---------- Selected extract
In applying and construing this part, consideration shall be given to the need to promote uniformity of the law with respect to its subject matter among states that enact it.
Disposition of Remains & Memorial Service
Following the study of the donor's body, the remains are cremated. For temporary donations, ashes may be returned to the donor's family or a funeral director for private burial. A request for the return of ashes must be made in writing by the time the donor's body is transported to the Medical School, or shortly thereafter. For permanent donations, the ashes will not be returned.
If the donor's legal representative requests that the ashes be buried at the University of Michigan, the deceased will be interred in conjunction with the University of Michigan Annual Memorial Service. Medical students are involved with all aspects of the ceremony. Family and friends of all donors are invited; close to 1,000 people attend each year to share memories and help with the healing process.
--------------------
◆ What you have to do
Answer these questions using the section on disposition of remains and the memorial service:
(a) What is done with the donor's remains after the study of the body?
(b) By what point must a written request for the return of ashes be made?
(c) About how many people attend the memorial service each year?
---------- Input data
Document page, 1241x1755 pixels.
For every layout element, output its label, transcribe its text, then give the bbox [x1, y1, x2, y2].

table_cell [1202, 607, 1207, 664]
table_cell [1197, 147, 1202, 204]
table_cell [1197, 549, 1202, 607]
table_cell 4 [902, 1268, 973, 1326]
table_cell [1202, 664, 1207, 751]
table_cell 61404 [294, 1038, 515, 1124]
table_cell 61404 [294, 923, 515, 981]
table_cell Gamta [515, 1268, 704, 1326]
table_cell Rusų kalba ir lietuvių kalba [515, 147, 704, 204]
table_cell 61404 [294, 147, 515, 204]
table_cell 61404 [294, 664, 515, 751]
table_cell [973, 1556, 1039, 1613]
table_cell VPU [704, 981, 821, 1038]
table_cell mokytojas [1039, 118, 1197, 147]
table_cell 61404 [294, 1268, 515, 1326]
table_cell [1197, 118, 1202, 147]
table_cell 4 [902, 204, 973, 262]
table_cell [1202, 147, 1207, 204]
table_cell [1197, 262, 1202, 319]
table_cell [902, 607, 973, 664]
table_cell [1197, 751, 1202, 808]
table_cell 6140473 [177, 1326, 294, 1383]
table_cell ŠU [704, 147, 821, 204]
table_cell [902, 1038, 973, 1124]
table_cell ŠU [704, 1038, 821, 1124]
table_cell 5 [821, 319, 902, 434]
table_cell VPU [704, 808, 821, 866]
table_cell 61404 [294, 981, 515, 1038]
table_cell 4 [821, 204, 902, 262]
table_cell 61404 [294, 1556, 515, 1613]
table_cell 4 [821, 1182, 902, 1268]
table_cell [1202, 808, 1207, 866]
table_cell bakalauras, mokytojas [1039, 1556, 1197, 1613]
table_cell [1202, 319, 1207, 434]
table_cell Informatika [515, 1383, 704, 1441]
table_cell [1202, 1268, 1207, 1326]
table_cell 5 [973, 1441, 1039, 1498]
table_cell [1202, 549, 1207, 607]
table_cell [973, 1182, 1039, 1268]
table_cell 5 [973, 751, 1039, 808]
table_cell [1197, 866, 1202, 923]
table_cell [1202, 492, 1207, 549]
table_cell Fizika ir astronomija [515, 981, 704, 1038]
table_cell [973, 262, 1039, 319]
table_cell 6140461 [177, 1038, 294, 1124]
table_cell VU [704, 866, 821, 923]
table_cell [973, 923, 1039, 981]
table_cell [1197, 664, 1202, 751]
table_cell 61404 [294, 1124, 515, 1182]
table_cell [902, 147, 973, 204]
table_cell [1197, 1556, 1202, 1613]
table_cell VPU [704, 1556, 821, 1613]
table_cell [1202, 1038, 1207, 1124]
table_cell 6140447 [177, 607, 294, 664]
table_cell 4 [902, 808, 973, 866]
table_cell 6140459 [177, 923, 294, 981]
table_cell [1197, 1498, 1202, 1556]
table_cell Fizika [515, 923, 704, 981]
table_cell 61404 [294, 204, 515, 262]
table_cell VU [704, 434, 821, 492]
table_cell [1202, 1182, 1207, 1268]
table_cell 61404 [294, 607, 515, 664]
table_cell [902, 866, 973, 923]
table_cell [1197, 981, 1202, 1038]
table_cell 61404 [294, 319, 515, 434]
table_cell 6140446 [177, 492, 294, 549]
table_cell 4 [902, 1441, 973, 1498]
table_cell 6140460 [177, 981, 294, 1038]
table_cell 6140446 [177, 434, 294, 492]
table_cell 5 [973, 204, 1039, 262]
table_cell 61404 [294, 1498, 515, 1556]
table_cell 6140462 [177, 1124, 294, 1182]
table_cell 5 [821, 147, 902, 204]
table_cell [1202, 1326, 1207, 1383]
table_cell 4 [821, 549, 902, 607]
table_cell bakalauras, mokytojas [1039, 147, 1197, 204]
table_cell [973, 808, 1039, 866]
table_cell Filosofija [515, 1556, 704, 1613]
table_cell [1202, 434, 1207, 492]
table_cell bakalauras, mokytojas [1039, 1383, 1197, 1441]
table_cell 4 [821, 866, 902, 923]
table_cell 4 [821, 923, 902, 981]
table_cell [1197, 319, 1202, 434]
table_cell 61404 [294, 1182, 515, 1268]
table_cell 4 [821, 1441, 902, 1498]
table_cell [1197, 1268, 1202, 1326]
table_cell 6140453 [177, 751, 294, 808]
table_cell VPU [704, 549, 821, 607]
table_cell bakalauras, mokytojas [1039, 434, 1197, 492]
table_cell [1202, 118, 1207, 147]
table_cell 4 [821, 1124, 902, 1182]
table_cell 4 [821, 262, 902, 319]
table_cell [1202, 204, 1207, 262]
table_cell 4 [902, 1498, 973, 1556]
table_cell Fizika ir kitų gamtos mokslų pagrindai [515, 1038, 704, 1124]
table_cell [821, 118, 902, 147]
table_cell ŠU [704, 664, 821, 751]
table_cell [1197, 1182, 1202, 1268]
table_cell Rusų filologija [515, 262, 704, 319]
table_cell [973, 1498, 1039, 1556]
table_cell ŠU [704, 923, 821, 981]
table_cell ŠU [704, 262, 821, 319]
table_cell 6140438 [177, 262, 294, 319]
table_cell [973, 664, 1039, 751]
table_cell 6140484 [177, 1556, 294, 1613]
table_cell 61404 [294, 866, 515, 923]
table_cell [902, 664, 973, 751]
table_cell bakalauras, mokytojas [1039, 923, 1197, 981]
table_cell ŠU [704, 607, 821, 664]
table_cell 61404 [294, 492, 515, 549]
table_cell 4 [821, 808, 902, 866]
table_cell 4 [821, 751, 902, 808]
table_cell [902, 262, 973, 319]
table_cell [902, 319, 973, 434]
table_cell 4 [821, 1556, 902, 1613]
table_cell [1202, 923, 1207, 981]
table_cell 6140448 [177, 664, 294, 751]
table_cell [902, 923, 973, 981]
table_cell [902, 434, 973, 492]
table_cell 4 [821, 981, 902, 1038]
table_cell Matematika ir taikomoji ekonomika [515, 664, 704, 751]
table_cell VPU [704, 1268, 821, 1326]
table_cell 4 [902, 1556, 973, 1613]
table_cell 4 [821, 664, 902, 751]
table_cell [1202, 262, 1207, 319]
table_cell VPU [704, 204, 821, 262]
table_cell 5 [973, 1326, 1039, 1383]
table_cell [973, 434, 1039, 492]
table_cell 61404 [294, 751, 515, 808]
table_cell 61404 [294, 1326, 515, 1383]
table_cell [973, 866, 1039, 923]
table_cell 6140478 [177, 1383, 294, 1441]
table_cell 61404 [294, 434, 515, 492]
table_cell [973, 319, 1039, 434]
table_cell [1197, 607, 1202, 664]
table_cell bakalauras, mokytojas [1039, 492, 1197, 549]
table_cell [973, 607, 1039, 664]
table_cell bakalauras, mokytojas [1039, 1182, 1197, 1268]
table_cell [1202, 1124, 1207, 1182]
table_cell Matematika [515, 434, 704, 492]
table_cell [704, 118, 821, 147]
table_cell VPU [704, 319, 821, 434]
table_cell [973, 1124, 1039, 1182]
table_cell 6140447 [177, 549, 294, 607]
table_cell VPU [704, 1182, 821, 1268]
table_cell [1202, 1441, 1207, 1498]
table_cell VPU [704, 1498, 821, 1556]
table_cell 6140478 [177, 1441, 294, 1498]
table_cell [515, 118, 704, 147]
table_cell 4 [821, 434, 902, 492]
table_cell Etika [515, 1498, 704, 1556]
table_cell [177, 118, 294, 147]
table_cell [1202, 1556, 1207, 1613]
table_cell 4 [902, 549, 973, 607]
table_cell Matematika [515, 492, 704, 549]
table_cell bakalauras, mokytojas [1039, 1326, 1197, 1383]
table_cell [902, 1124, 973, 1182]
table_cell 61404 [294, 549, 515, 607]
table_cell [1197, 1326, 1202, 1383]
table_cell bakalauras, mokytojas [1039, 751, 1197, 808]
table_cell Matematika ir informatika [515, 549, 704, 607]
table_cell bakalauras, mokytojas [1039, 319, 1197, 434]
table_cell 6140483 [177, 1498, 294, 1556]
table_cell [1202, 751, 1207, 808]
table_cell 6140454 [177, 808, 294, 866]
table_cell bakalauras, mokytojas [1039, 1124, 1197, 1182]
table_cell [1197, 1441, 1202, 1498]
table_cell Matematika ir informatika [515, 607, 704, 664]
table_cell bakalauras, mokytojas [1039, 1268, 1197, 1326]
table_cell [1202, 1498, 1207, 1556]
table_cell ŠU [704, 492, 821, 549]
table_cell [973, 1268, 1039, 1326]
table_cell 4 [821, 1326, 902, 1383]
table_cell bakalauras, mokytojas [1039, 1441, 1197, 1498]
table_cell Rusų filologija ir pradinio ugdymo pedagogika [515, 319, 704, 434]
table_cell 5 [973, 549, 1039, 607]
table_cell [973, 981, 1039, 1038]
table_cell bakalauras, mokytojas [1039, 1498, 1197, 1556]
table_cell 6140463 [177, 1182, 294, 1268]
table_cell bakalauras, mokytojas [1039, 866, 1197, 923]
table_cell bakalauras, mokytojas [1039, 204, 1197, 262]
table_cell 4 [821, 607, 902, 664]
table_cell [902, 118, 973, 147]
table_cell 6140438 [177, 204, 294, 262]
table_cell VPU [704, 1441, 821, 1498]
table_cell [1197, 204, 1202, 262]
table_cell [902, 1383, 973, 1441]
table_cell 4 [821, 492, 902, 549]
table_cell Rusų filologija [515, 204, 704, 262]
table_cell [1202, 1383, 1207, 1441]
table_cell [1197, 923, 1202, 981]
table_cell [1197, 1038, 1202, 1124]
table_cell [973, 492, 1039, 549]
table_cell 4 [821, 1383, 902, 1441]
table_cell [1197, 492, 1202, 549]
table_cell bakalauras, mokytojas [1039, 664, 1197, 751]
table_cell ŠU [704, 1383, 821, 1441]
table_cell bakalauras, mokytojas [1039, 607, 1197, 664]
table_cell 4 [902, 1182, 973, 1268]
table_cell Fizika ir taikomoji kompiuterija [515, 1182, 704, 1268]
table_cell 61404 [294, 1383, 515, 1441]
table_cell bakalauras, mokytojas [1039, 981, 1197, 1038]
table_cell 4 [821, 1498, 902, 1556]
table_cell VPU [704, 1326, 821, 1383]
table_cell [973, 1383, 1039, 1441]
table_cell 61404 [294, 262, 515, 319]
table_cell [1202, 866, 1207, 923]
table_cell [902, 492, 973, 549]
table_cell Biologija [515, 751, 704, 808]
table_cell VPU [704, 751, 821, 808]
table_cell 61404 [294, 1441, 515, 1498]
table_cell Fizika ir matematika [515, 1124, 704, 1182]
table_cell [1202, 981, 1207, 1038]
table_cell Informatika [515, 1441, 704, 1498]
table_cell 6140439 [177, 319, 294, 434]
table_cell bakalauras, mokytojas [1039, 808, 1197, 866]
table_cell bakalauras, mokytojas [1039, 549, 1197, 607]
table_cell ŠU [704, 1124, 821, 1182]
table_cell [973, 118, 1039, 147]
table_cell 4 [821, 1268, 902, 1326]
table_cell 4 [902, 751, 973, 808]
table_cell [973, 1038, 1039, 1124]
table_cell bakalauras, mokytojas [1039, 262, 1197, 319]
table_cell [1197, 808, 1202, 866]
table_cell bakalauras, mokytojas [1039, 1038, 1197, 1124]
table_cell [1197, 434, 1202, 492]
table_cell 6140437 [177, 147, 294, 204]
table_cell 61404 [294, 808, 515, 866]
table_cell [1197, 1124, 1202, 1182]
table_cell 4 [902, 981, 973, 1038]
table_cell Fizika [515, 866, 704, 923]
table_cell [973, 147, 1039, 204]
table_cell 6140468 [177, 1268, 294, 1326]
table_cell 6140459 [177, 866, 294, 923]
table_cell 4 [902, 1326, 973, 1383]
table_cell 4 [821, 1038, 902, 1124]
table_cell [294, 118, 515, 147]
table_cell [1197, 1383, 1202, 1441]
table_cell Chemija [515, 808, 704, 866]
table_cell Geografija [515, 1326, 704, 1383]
--------------------
◆ Expected output
(a) The remains are cremated.
(b) By the time the donor's body is transported to the Medical School, or shortly thereafter.
(c) Close to 1,000 people.